Can someone please explain strassen's algorithm for matrix multiplication in an intuitive way? I've gone through (well, tried to go through) the explanation in the book and wiki but it's not clicking upstairs. Any links on the web that use a lot of English rather than formal notation etc. would be helpful, too. Are there any analogies which might help me build this algorithm from scratch without having to memorize it?
Strassen's algorithm for matrix multiplication
26.7k views Asked by confused_by_strassen AtThere are 3 answers
Took a quick look at the Wikipedia and it appears to me that this algorithm is a slight reduction in the number of multiplications required by rearranging the equations.
Here's an analogy. How many multiplications in x*x + 5*x + 6
? Two, right? How many multiplications in (x+2)(x+3)
? One, right? But they're the same expression!
Note, I do not expect this to provide a deep understanding of the algorithm, just an intuitive way in which you can understand how the algorithm can possibly lead to an improvement in calculation complexity.
Consider multiplying two 2x2 matrices, as follows:
A B * E F = AE+BG AF+BH
C D G H CE+DG CF+DH
The obvious way to compute the right side is just to do the 8 multiplies and 4 additions. But imagine multiplies are a lot more expensive than additions, so we want to reduce the number of multiplications if at all possible. Strassen uses a trick to compute the right hand side with one less multiply and a lot more additions (and some subtractions).
Here are the 7 multiplies:
M1 = (A + D) * (E + H) = AE + AH + DE + DH
M2 = (A + B) * H = AH + BH
M3 = (C + D) * E = CE + DE
M4 = A * (F - H) = AF - AH
M5 = D * (G - E) = DG - DE
M6 = (C - A) * (E + F) = CE + CF - AE - AF
M7 = (B - D) * (G + H) = BG + BH - DG - DH
So to compute AE+BG, start with M1+M7 (which gets us the AE and BG terms), then add/subtract some of the other Ms until AE+BG is all we are left with. Miraculously, the M's are chosen so that M1+M7-M2+M5 works. Same with the other 3 results required.
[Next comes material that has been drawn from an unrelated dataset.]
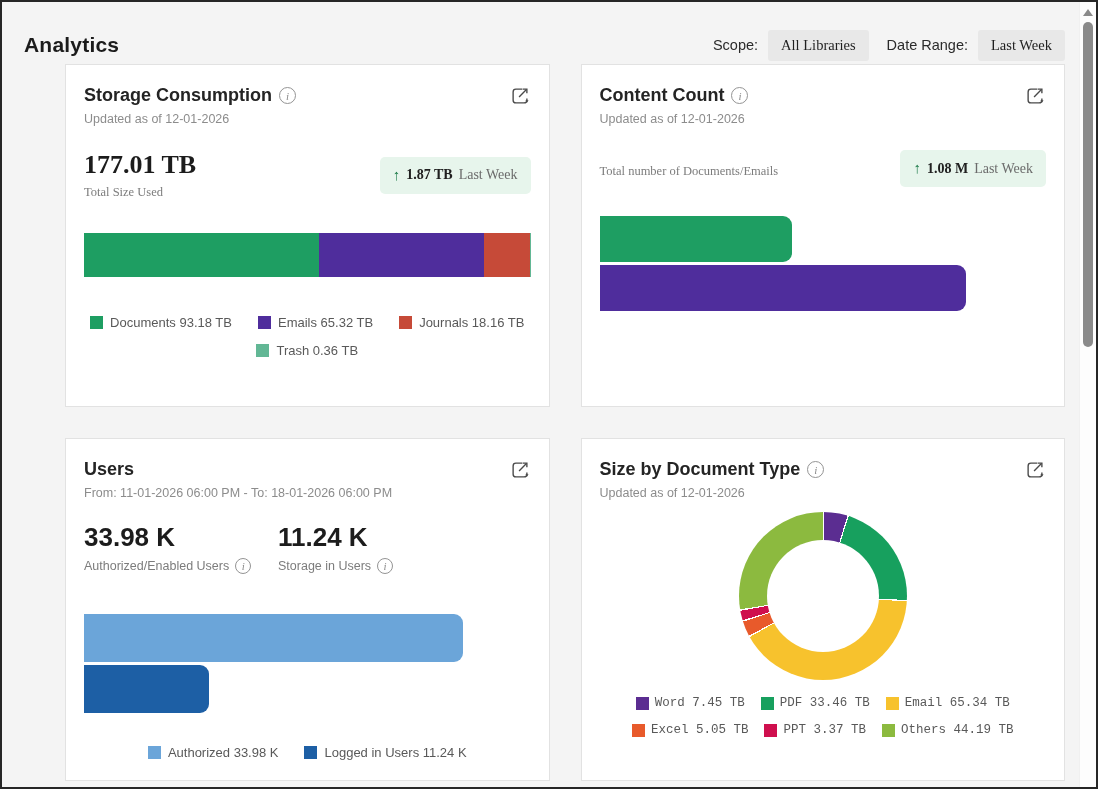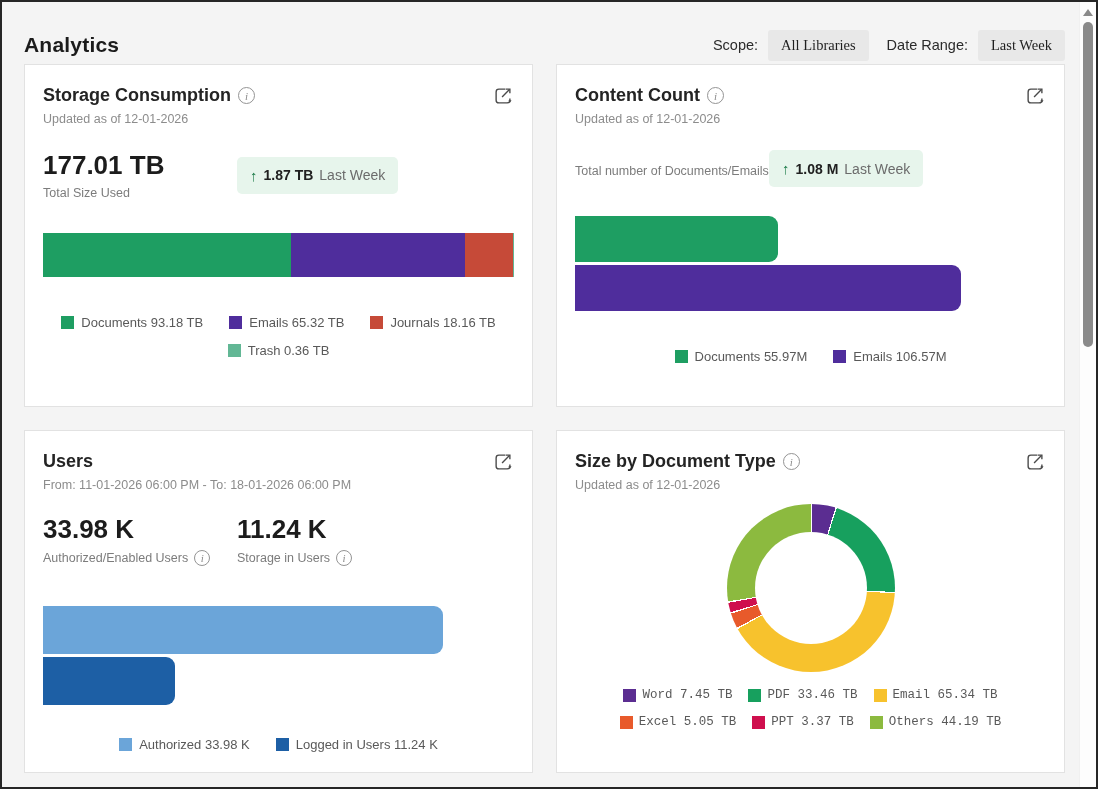"Storage Consumption" .grid { gap: 23px -> 31px; margin-left: none -> 41px }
Now just realize this works not just for 2x2 matrices, but for any (even) sized matrices where the A..H are submatrices.
In my opinion there are 3 ideas that you need to get:
You can split a matrix into blocks and operate on the resulting matrix of blocks like you would on a matrix of numbers. In particular you can multiply two such block matrices (of course as long as the number of block rows in one matches the number of block columns in the other) and get the same result as you would when multiplying original matrices of numbers.
The blocks necessary to express the result of 2x2 block matrix multiplication have enough common factors to allow computing them in fewer multiplications than the original formula implies. This is the trick described in Tony's answer.
Recursion.
Strassen algorithm is just an application of the above. To understand the analysis of its complexity, you need to read "Concrete Mathematics" by Ronald Graham, Donald Knuth, and Oren Patashnik or a similar book.